Le indagini, coordinate dal sostituto procuratore della Repubblica presso il Tribunale di Savona Chiara Paolucci, hanno permesso di portare alla luce un ingegnoso meccanismo truffaldino che ha
consentito ai 14 indagati di ottenere indebiti finanziamenti per oltre un milione e mezzo di euro ai danni dell’Agea (Agenzia per le erogazioni in agricoltura) destinati alla realizzazione ed al
ripristino di opere rurali in alcuni Comuni dell’entroterra savonese. Interventi che tuttavia non sono mai stati realizzati o realizzati solo in parte.
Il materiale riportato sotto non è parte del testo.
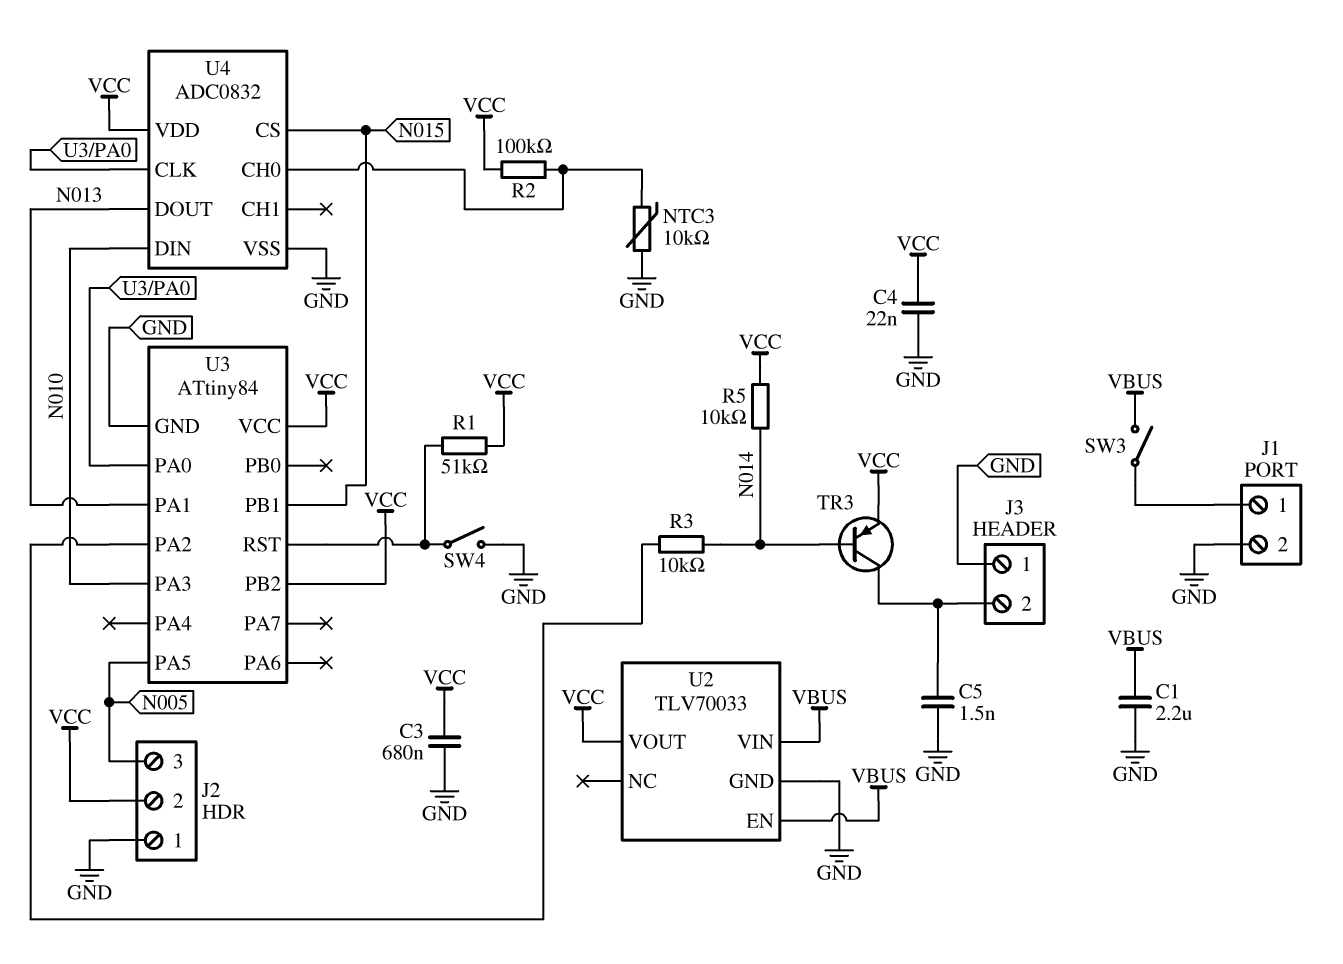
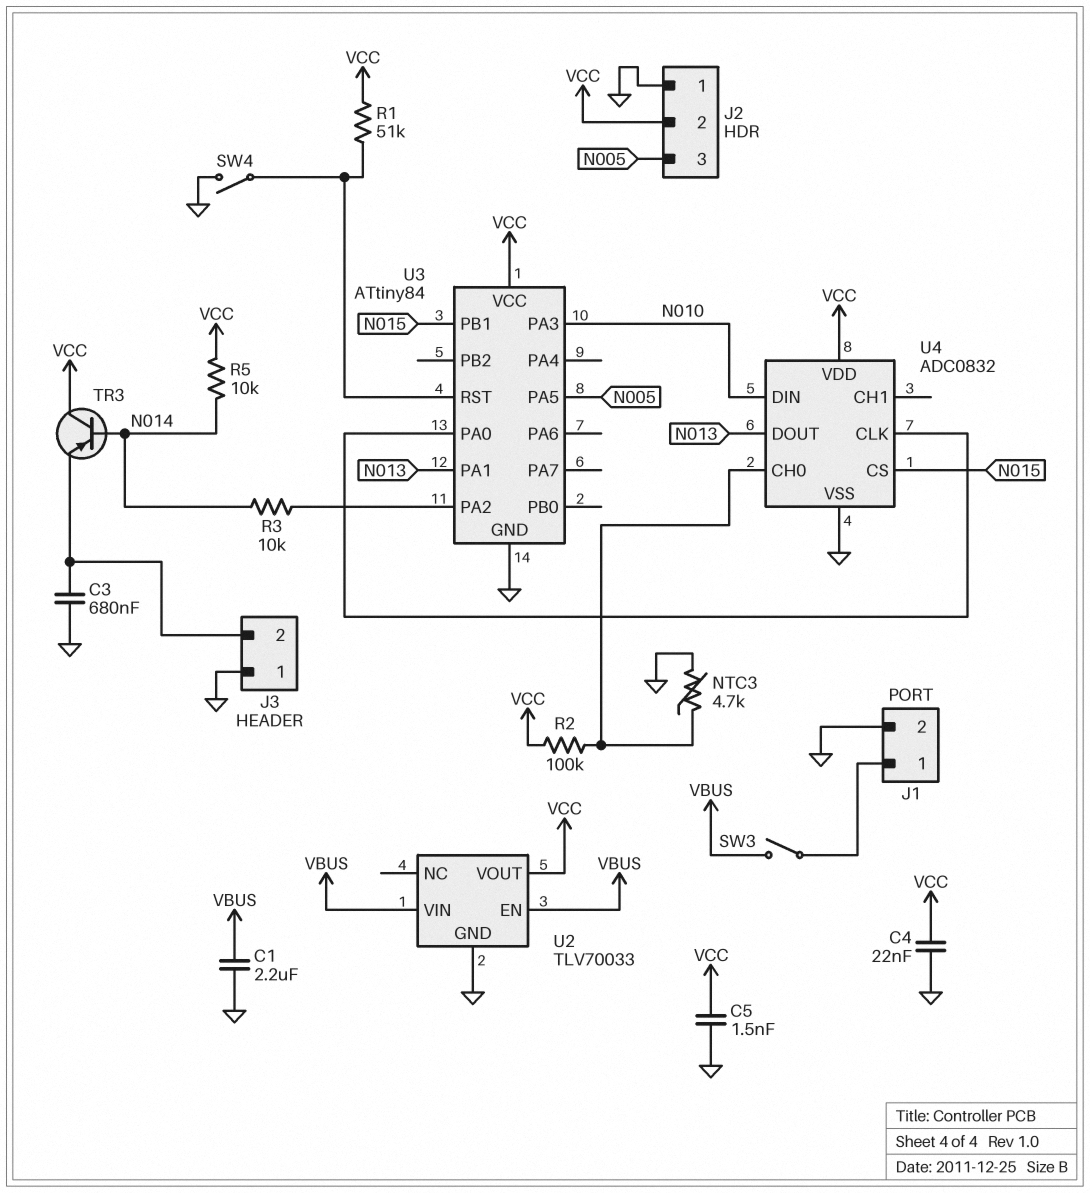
C3: 680nF (GND, VCC) -> 680nF (GND, J3/2)
C5: 1.5nF (GND, J3/2) -> 1.5nF (GND, VCC)
NTC3: 10k (GND, U4/CH0) -> 4.7k (GND, U4/CH0)
TR3: PNP (B N014, C J3/2, E VCC) -> PNP (B N014, C VCC, E J3/2)
U3 pin PB2: VCC -> none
Nella rete degli investigatori sono finiti, oltre ai tre beneficiari delle sovvenzioni, anche altre 11 persone che, a vario titolo, avrebbero agevolato la commissione del reato attraverso
l’emissione di fatture false, inducendo così in errore gli enti pubblici erogatori.
Il Gip del Tribunale di Savona Barbara Romano ha accolto le richieste del PM disponendo il sequestro preventivo dei beni di proprietà degli indagati, per un valore di oltre 600 mila euro
tra disponibilità finanziarie, fabbricati e terreni. Ora sono a disposizione dello Stato nel caso in cui non venissero restituite le somme di denaro.